A project sponsor is the person who champions your project.  Typically, they also control the money and resources and is the senior end customer: the head of department of the area that will get whatever it is that your project is delivering. The sponsor may even be the person who came up with the idea in the first place.

They can be very senior in the organization or not so senior: in terms of hierarchy it doesn’t really matter provided that the people who need to take action respect their decisions. Your project won’t succeed if a very junior manager is assigned to be sponsor and he or she is unable to take the day-to-day decisions on the project relating to the allocation of resources or spending money.  Ideally, they will also be well-positioned to iron out any internal politics for you and have the ear of people who matter: another of their roles is to cascade down information that may be of relevance to your project or team.  More on that later.

Research shows that a good sponsor is important for project success.  Unfortunately, you might not be able to choose someone who meets all these criteria.  In fact, you’ll probably not get to choose at all.  Sponsors nominate themselves, or are nominated by other senior managers where a project may cover several areas.  If no one to fill the role of sponsor is immediately evident your PMO may work with the executive team to establish exactly where the project fits and therefore who would be best placed to champion it.  All that will happen before a project manager gets assigned.

People in the role of sponsor also suffer from having many different demands on their time and your project may not be on top of their list, especially if they became sponsor by default.  They might not have ever been a sponsor before, and they might not know what is involved.  If they don’t know what it is they have to do, you can be sure they won’t be able to make the time to find out.  You have to be there to help them discover what being a sponsor means and to explain what you expect from them.

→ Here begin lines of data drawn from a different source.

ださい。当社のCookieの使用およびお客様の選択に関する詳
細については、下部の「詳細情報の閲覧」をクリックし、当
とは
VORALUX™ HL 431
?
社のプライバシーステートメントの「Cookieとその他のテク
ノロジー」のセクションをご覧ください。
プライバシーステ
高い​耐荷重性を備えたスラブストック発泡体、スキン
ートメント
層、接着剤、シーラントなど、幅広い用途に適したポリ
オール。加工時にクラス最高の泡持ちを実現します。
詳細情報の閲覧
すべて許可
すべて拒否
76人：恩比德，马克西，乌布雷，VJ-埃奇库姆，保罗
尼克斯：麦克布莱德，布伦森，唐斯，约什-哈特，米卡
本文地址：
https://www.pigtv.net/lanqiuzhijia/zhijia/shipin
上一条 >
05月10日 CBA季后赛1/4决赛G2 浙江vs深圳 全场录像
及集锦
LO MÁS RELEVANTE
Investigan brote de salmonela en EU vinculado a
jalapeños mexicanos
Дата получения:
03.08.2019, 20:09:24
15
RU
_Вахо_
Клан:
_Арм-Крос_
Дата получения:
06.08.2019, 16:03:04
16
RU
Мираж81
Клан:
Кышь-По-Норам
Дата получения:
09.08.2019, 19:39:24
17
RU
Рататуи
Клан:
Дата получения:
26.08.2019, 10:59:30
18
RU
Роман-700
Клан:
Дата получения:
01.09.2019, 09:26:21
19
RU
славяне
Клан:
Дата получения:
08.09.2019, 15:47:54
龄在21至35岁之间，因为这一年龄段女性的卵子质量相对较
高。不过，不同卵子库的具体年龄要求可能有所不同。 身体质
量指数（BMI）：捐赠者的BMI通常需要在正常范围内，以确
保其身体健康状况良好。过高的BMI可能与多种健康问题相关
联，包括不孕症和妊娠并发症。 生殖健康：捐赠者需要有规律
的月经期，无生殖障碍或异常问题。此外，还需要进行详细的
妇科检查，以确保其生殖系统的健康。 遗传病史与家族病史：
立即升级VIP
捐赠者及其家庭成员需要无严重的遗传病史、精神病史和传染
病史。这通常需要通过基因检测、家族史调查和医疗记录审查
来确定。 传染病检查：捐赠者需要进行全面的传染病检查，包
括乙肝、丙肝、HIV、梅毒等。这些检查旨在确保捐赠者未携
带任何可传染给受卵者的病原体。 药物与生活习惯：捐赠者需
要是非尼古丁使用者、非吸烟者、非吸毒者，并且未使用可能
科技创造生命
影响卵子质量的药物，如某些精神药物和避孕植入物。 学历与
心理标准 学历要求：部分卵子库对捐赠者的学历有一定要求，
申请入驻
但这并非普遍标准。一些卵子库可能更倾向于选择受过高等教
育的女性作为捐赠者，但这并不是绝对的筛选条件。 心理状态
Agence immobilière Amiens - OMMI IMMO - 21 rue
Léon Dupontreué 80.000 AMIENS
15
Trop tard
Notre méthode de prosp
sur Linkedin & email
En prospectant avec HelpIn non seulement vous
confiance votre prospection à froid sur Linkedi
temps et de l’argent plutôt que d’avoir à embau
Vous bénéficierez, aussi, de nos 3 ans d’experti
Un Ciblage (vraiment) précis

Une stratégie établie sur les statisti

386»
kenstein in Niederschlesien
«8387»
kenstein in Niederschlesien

Perhaps this article should be entitled ‘Project Sponsors: what should they do?’ 

What should the project sponsor do

This is a non-exhaustive list of what a project sponsor should do on your project:

- represent the project at a (senior) management level

- maintain a general overview of the project but without getting involved in the detail

- keep the project manager informed of any changes or developments that may have an impact on the project

- put their name to and help with communications about the project

- offer advice and make decisions

- put forward and/or support the case for a comprehensive budget for resources

- chair the steering group

- read, understand and sign off project documents

- act as an escalation route for issues and problems

- anything else (within reason!) to support the project at the request of the project manager

If you are working with an inexperienced sponsor you might need to ‘manage up’. This involves working with your sponsor to establish what you need from them.  Set clear boundaries.  Understand whether you can approach them at any time with queries or if you should contact them within the framework of regular meetings.  Do they prefer contact by email, phone or face to face?  Find out how they would like to receive status updates.

The beginning of the project is normally the best time to introduce a sponsor to their role.  Try to find out what experience they have had, what went well and what they found difficult about sponsoring previous projects, but be warned that senior managers may not be willing to share their experiences with you.